Anteprima
Apocalypse Now Redux
Durante la guerra in Vietnam, il capitano Willard (Martin Sheen) viene incaricato di una importante missione segreta: deve penetrare in territorio cambogiano, scovare il disertore colonnello Kurtz (Marlon Brando), e ucciderlo. Kurtz ha reclutato dei vietnamiti e con essi ha organizzato un suo personalissimo e devoto esercito, adottando metodi poco ortodossi per reprimere qualsiasi forma di ribellione al suo interno. Dopo avere quindi accusato il colonnello di omicidio (in maniera piuttosto pretestuosa, secondo lo stesso Willard), gli alti vertici militari americani decidono di porre fine al suo comando, con qualunque mezzo.
L'odissea lungo il fiume
Il viaggio di Willard si svolge a bordo di una barca assieme a un piccolo equipaggio, ad eccezione di un breve tratto in cui viene scortato in elicottero dalla squadriglia del Capitano Kilgore, un miltare con la fissa per il surf (è la celebre scena dell' attacco sferrato sulle note della "Cavalcata delle valchirie" di Wagner). Una volta atterrati, nonostante la battaglia in corso, Kilgore insiste per convincere il campione di surf Lance Johnson (Sam Bottoms), a cimentarsi in acrobazie sulle onde. Dopo avere scampato a fatica la folle impresa sportiva, Willard e i suoi riescono finalmente a proseguire. Da qui in avanti i cinque militari si dovranno guardare dalle imboscate di Charlie (così i soldati americani chiamano i vietcong), e soltanto alcuni di loro giungeranno infine al cospetto del colonnello Kurtz.

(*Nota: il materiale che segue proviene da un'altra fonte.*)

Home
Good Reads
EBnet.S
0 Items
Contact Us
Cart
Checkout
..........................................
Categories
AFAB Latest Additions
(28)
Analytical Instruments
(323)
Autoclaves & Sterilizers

Una pellicola più erotica e più politica
Molte le novità che contraddistinguono questa nuova versione, tra cui tre fondamentali ampliamenti: una nuova scena con Marlon Brando, in cui Kurtz legge a Willard alcuni stralci di articoli dal settimanale "Time"; la lunga sequenza della colonia francese, nella quale il capitano discute con i padroni di casa delle ragioni della guerra; e infine una seconda apparizione delle conigliette di Playboy, nella quale si devono concedere ai soldati in cambio di carburante. Se le prime due conferiscono un tono maggiormente politicizzato alla vicenda (la prima denunciando l'inganno perpetuato dai mass-media ai danni dell'opinione pubblica, la seconda evidenziando le divergenze tra francesi e statunitensi), il terzo episodio approfondisce invece l'umanità dei soldati, in una paradossale e a suo modo tenera situazione di intimità con le povere playmate. Sempre all'interno della colonia, Willard viene sedotto dalla sensuale Roxanne (Aurore Clément), la quale vede negli occhi dell' uomo un' intatta capacità di amare, nonostante tutto.